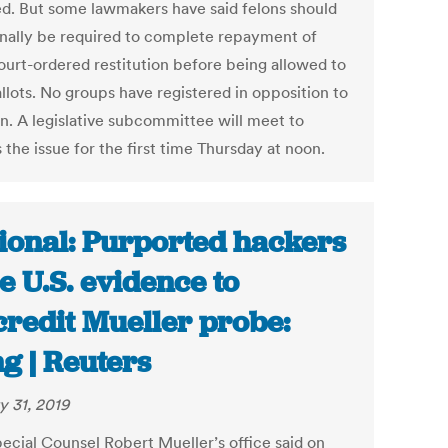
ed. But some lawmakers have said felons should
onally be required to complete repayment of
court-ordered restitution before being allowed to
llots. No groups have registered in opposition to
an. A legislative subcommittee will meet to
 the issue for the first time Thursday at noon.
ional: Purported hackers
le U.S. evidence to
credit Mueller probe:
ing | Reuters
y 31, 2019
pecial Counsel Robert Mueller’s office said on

> Task description
From the first line to the last, copy the records above exactly and leave out the pictures.

> Exercise solution
ed. But some lawmakers have said felons should
onally be required to complete repayment of
court-ordered restitution before being allowed to
llots. No groups have registered in opposition to
an. A legislative subcommittee will meet to
 the issue for the first time Thursday at noon.
ional: Purported hackers
le U.S. evidence to
credit Mueller probe:
ing | Reuters
y 31, 2019
pecial Counsel Robert Mueller’s office said on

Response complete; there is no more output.